# COMPM068 - Cryptanalysis

**This database contains the 2017-18 versions of syllabuses.** Syllabuses from the 2016-17 session are available here.

**Note:** Whilst every effort is made to keep the syllabus and assessment records correct, the precise details must be checked with the lecturer(s).

Code | COMPM068 (Also taught as COMPGA18) |
---|---|

Year | 4 |

Prerequisites | Introduction to Cryptography COMPGA03 |

Term | 2 |

Taught By | Nicolas Courtois (70%), Jonathan Bootle (15%) and Mary Maller (15%). |

Aims | Study of major topics in cryptanalysis. Showing a variety of ways to break, fix/repair and to measure/evaluate the security of cryptographic primitives. Understanding the maths, the security design principles, the internal structure and important properties of major cryptosystems. Study of major computational hard problems in cryptography (symmetric and public key). Step by step analysis of mathematical/algebraic/statistical attacks, methods and algorithms in cryptanalysis. |

Learning Outcomes | Knowledge and understanding of how current cryptographic security technologies are built with individual components and their interaction, how they are (sometimes) defeated and how they can be designed or enhanced to be more robust. Understanding security goals, attacks and defences and other requirements in cryptographic systems. Understanding different types of attacks (e.g. key recovery vs. decryption). Learning how to evaluate the practical feasibility of attacks in terms of time, memory, pre-computation, data and the protocol / context in which they can be executed. Understanding the role of keyed operations, non-linearity, randomness, one-wayness, diffusion, side-channel vulnerabilities, permutations, security reductions, etc in the design of cryptographic protections. Discovering with software of key properties which are relevant to their security. Learning how to use standard crypto libraries, computer algebra software and software cryptanalysis tools. Learning how cryptosystems fail (theory/practice). |

# Content

Historical cryptanalysis. LFSR-based stream ciphers. Modern block ciphers(DES/AES/other). Differential cryptanalysis, linear cryptanalysis, algebraic cryptanalysis in block and stream ciphers. Self-similarity attacks. Groups, finite fields. Number theory. Attacks on public key cryptosystems. RSA, factoring, discrete logarithms, elliptic curves, lattice attacks. Cryptographic explorations with software. Protocol/mode/initialization attacks. Side channel attacks.

# Method of Instruction

Tutor-led class sessions, problem-solving, student projects with programming, participation in code-breaking competitions, private study. Concepts will be illustrated by practical computations with software and computer explorations.

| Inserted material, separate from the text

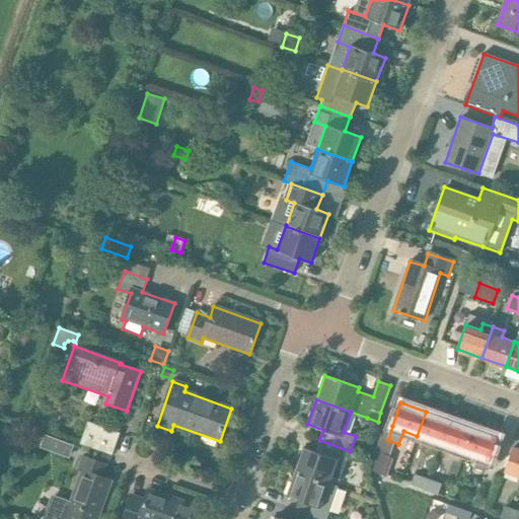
[(441,444),(450,420),(426,412),(417,436),(441,444)]
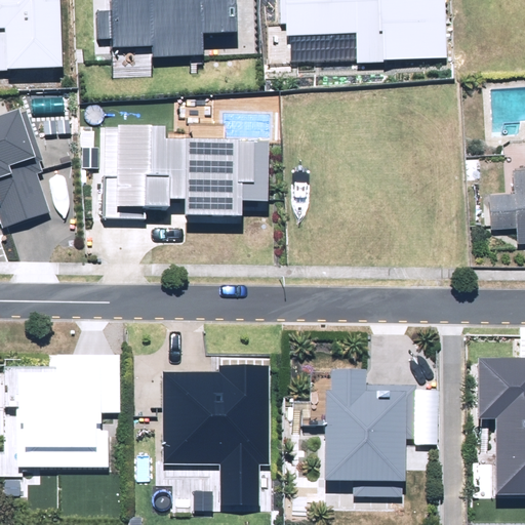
[(0,0),(0,70),(64,68),(61,0),(0,0)]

Students will execute individual small projects in which they will focus on study/analysis/discovery/implementation of particular cryptanalytic attacks.

# Assessment

There is NO written examination. The module has the following assessments:

- Coursework 1 (50%): Individual Exploratory Programming Project
- Coursework 2 (50%): Participation in a Code Breaking Competition (Jan-May 2017)

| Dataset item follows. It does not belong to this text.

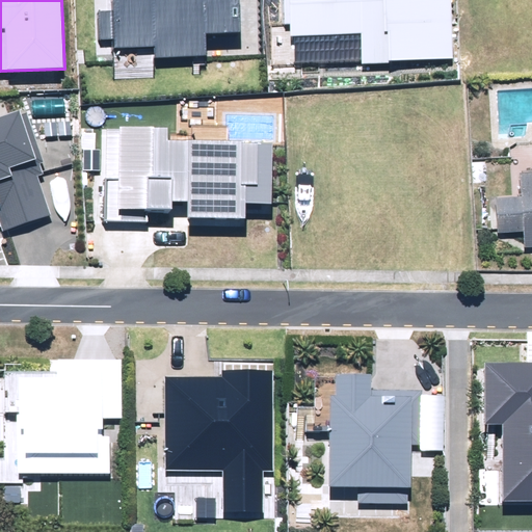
[(155,46),(156,58),(207,56),(206,34),(241,32),(240,0),(113,0),(114,10),(99,10),(100,38),(113,38),(114,47),(155,46)]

During our two courseworks students will work in small groups and organize/share their work in a Moodle forum. We will discover study and exploit vulnerabilities, plan and execute hacking/cryptanalysis tasks, do relevant literature search, reverse engineer and analyze security protocols their components and their source code, ask questions and find answers through mathematical proofs and software explorations, evaluate the complexity of attacks, learn how to build/develop or use computer algebra software and other tools for cryptanalysis, plan and execute series of computer simulations, generate datasets for cryptanalysis, learn from extrapolate and visualize the datasets, apply machine learning techniques, make ethical choices.

To pass this course, students must:

- Submit both the programming project and participate in the competition.
- Obtain an overall combined mark of 50% for both components.
- Obtain a minimum mark of 40% in each component worth ≥ 30% of the module as a whole.

# Resources

Reading list available via the UCL Library catalogue.